The current re-emergence of state-led censorship has become relevant, especially locally, undermining our state and directly challenging our founding principles. In Florida and several other states, Republican-led legislatures and governors have recently adopted a principle of minimizing the experiences and information of minority populations, specifically targeting LGBTQ+ and racial issues through legislation and harmful online rhetoric.
These censorship attempts have largely focused on the education sector. Fringe parenting groups, such as Moms for Liberty in Florida, have launched a campaign to ban “objectionable” school materials, including unattributed library books, which often highlight marginalized groups. Locally in Flagler County, the organization assisted in the difficult and eventual banning of the book, Not all boys are blue. This critically acclaimed memoir details personal anecdotes of George M. Johnson, an award-winning queer author who grew up in New Jersey. This book provides a critical portrayal of struggling gay students within our school system. Along with book censorship, lawmakers have passed legislation mandating educational gags, like the damaging “Don’t Say Gay” bill signed into Florida law, which goes into effect July 1.
Thus, attacking educational institutions across the United States compromises the security of the country’s future. Education is the most important economic asset for upward mobility. This ensures that future generations are ready to fight and lead on issues that are sure to challenge America. By imposing curricular restrictions and policing lesson plans, legislators encourage indoctrination and a relatively limited worldview. Additionally, the rhetoric of some politicians has led to a lack of support for public education and calls for the defunding of these institutions. If this monetary assistance is further reduced or diverted, as it continues to be through school vouchers to private schools and charter schools, millions of students in struggling communities will be impacted by a lack of adequate schooling.

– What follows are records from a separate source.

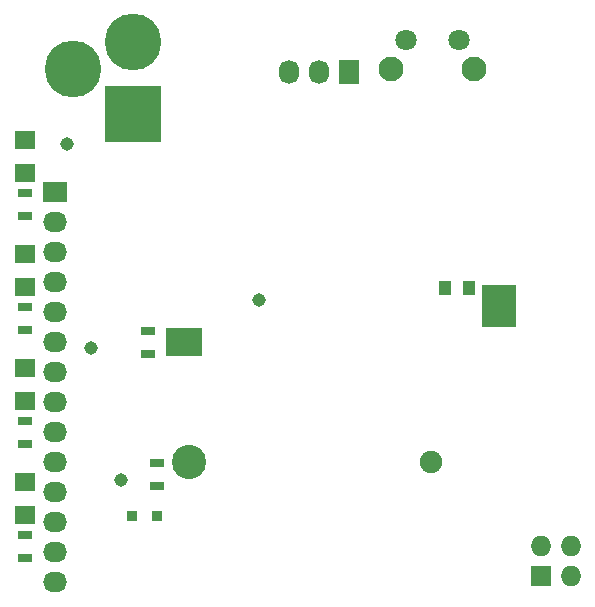
<source format=gbs>
G04 #@! TF.FileFunction,Soldermask,Bot*
%FSLAX46Y46*%
G04 Gerber Fmt 4.6, Leading zero omitted, Abs format (unit mm)*
G04 Created by KiCad (PCBNEW 4.0.2-4+6225~38~ubuntu14.04.1-stable) date Fri 18 Mar 2016 20:19:54 GMT*
%MOMM*%
G01*
G04 APERTURE LIST*
%ADD10C,0.100000*%
%ADD11R,1.800860X1.597660*%
%ADD12C,2.900000*%
%ADD13C,1.900000*%
%ADD14C,4.800600*%
%ADD15R,4.800600X4.800600*%
%ADD16R,1.727200X2.032000*%
%ADD17O,1.727200X2.032000*%
%ADD18C,1.800000*%
%ADD19C,2.100000*%
%ADD20R,1.000000X1.250000*%
%ADD21R,1.300000X0.700000*%
%ADD22R,3.100000X2.400000*%
%ADD23C,1.143000*%
%ADD24R,3.000000X3.600000*%
%ADD25R,2.032000X1.727200*%
%ADD26O,2.032000X1.727200*%
%ADD27R,1.727200X1.727200*%
%ADD28O,1.727200X1.727200*%
%ADD29R,0.900000X0.900000*%
G04 APERTURE END LIST*
D10*
D11*
X101600000Y-113687860D03*
X101600000Y-110848140D03*
X101600000Y-142643860D03*
X101600000Y-139804140D03*
X101600000Y-132991860D03*
X101600000Y-130152140D03*
X101600000Y-123339860D03*
X101600000Y-120500140D03*
D12*
X115484000Y-138176000D03*
D13*
X135984000Y-138176000D03*
D14*
X110744000Y-102616000D03*
D15*
X110744000Y-108712000D03*
D14*
X105664000Y-104902000D03*
D16*
X129032000Y-105156000D03*
D17*
X126492000Y-105156000D03*
X123952000Y-105156000D03*
D18*
X138394000Y-102382000D03*
X133894000Y-102382000D03*
D19*
X139644000Y-104882000D03*
X132644000Y-104882000D03*
D20*
X137176000Y-123444000D03*
X139176000Y-123444000D03*
D21*
X112776000Y-140142000D03*
X112776000Y-138242000D03*
X112014000Y-127066000D03*
X112014000Y-128966000D03*
D22*
X115062000Y-128016000D03*
D21*
X101600000Y-117282000D03*
X101600000Y-115382000D03*
X101600000Y-136586000D03*
X101600000Y-134686000D03*
X101600000Y-146238000D03*
X101600000Y-144338000D03*
X101600000Y-126934000D03*
X101600000Y-125034000D03*
D23*
X105156000Y-111252000D03*
X121412000Y-124460000D03*
X109728000Y-139700000D03*
X107188000Y-128524000D03*
D24*
X141732000Y-124968000D03*
D25*
X104140000Y-115316000D03*
D26*
X104140000Y-117856000D03*
X104140000Y-120396000D03*
X104140000Y-122936000D03*
X104140000Y-125476000D03*
X104140000Y-128016000D03*
X104140000Y-130556000D03*
X104140000Y-133096000D03*
X104140000Y-135636000D03*
X104140000Y-138176000D03*
X104140000Y-140716000D03*
X104140000Y-143256000D03*
X104140000Y-145796000D03*
X104140000Y-148336000D03*
D27*
X145288000Y-147828000D03*
D28*
X145288000Y-145288000D03*
X147828000Y-147828000D03*
X147828000Y-145288000D03*
D29*
X112815000Y-142748000D03*
X110705000Y-142748000D03*
M02*

</source>
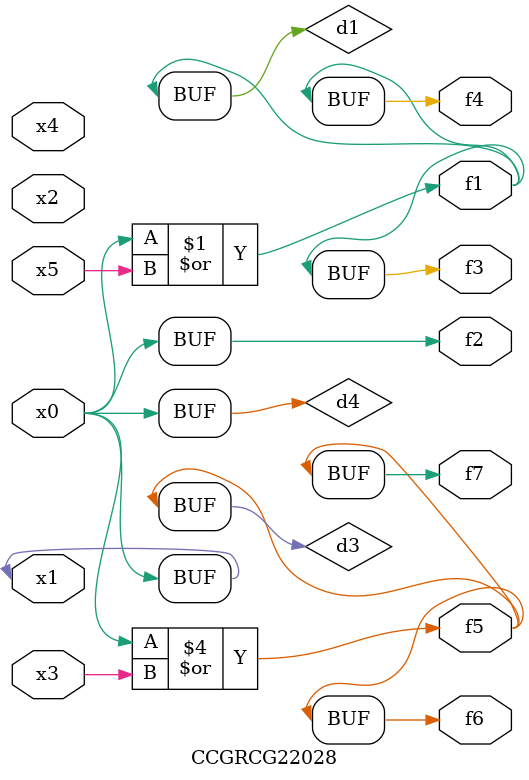
<source format=v>
module CCGRCG22028(
	input x0, x1, x2, x3, x4, x5,
	output f1, f2, f3, f4, f5, f6, f7
);

	wire d1, d2, d3, d4;

	or (d1, x0, x5);
	xnor (d2, x1, x4);
	or (d3, x0, x3);
	buf (d4, x0, x1);
	assign f1 = d1;
	assign f2 = d4;
	assign f3 = d1;
	assign f4 = d1;
	assign f5 = d3;
	assign f6 = d3;
	assign f7 = d3;
endmodule

</source>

Finally, the influence of corporate and wealthy elite interests contributes to threats to our democracy. Rather than representing voters, elected officials have become increasingly beholden to policy decisions based on corporate and corporate lobbying. Entities, including so-called untraceable black money companies, opening the door to foreign money, are giving campaign funds massively to influence the behavior of recipients in congress and prevent certain regulatory restrictions (whether on firearms fire, pollution, worker safety, employment safety, health care or many other consumer protection initiatives). Those in positions of authority often work for their own benefit or that of their wealthiest campaign donors. The majority of members of the 116th Congress are millionaires despite an annual salary of $174,000.
Due to the influence of black money on the government, necessary reforms in various sectors are ignored. We are failing to take adequate action on pressing issues such as climate change, health care and gun safety due to the influence of fossil fuel or pharmaceutical industry conglomerates and the NRA. How will our country move forward amid this endemic dishonesty? We must make immediate reforms to slow down the brazenness of very few economic interests that influence Washington by tightening campaign finance laws. Congressional disloyalty – the selling out of legislators to the highest bidders – will lead to the downfall of our state if left unaddressed.
Younger generations in unprecedented numbers are standing together to fight these dangerous ideologies and disinformation campaigns that are now undermining the solidity of the United States. Together, we will confront wrongdoing and fight corruption and discrimination. John F. Kennedy once said, “Conformity is the jailer of freedom and the enemy of growth. We will not strengthen and ensure the prosperous growth of our democratic state by complying. Together we will not conform.